So the question was raised and I think this topic is critical. Some will have their own experience building a SIP house, some will only have an opinion. Its probably also a question of what do we compare... SIP house and conventionally build to-code-min timber framed house?
But bottom line... is it more expensive to build with SIPs?
Plumbing should really be in about 20-45mm cavity under plaster board. On top of SIP surface.
Quick answer: the plumbing pipes shouldn’t be in the same layer as insulation layer, simply becomes it compromises performance. The fact that we are used to doing plumbing in external walls doesn’t make it the right thing to do. As inter tenancy wall there is less benefit in using SIP. And if you can’t get plumbing into suspended ceiling or floor cavity or even other internal partition walls, maybe you shouldn’t use SIP for IT wall... to save space...
Does the use of sip like formance reduce the internal space? Does the firewall need to be thicker than stick frame? Im convinced its great but the plumbing also needs to be boxed inside, occupying space. Can you please tell me how i can use sips where it doesnt occupy more soace than stick frame as the terrace houses i intend to build are 4.3m or so wide
From what I have seen being tested for Fire and Acoustic... one 115mm wall with layers of plasterboard each side. Benefits of SIP as internal wall are mostly in airtightness between units, and speed of construction.
Im about to build 6 terrace houses with inter-tenancy walls. What size walls do you suggest i use?
Here is a link to an article about the value of the energy efficient houses when they sell..
After designing and building a couple of SIP homes I think I did come to some conclusions.

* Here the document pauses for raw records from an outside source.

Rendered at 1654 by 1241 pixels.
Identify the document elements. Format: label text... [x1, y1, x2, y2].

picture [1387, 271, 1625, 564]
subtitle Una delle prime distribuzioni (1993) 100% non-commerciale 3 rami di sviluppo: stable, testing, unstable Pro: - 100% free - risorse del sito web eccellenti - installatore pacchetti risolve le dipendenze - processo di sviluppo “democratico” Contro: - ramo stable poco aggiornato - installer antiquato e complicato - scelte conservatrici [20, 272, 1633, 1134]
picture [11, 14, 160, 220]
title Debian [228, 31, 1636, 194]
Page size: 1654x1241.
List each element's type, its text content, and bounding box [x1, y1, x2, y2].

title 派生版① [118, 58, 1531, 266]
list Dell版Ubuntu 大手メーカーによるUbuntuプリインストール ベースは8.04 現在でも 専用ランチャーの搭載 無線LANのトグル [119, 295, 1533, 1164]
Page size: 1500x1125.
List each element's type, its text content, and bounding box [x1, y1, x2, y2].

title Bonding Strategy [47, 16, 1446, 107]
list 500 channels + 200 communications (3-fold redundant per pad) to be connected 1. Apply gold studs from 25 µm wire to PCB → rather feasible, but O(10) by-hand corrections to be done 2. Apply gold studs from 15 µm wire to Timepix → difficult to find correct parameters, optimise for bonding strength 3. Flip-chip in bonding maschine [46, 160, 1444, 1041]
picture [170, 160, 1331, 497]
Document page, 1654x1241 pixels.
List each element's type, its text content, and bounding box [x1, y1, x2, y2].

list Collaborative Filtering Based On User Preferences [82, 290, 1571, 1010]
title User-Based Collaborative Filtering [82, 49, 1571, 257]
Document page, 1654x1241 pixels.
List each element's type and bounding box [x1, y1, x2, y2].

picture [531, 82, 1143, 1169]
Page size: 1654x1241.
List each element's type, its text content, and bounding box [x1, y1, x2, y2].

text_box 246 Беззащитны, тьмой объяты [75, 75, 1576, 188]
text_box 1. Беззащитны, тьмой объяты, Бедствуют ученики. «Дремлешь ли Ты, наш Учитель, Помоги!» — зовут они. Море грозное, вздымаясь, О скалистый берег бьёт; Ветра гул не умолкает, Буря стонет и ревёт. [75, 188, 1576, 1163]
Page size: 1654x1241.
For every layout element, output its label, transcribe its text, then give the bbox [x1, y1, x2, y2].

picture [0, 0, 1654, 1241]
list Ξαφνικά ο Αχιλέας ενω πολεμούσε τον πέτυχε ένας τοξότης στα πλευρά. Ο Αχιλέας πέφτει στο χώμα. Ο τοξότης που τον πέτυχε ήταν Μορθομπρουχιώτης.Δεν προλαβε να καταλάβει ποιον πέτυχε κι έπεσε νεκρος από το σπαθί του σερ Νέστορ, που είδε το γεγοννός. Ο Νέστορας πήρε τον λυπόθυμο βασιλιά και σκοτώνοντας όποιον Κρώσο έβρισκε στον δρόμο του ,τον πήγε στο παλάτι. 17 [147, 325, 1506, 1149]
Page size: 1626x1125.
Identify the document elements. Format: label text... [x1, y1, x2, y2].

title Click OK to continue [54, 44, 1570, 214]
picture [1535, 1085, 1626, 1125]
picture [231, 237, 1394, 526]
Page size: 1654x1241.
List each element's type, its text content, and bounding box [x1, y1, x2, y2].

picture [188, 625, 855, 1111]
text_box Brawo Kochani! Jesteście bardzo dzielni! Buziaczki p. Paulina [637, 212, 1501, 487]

Even just 5 years back it was a bit of a task finding a builder that is happy to try new product. I think it created a bit of a false opinion about the cost of SIP homes. But things changed and there are many builders seeing the benefit of a predictable and accurate build, that also results in higher quality build that builders can be proud of. So thats good, comparing the costs is now a little more accurate.
When it comes to material cost I guess things change every year, sometime couple of times a year. Timber price changes, shipping and transportation costs etc..
Another important aspect is selecting the build systems that are worth comparing. Do you go with basic 90mm framing and code minimum insulation, compared to thinnest SIP panels available? These two systems almost shouldn't be compared, the SIP will outperform the framing by so much, it doesn't make a fair comparison.
But what I mostly see is people comparing the cheapest possible options. And if you did... SIPs would probably be more expensive. But if you spent a couple of days living in a SIP home... I don't think you would even consider the framing option.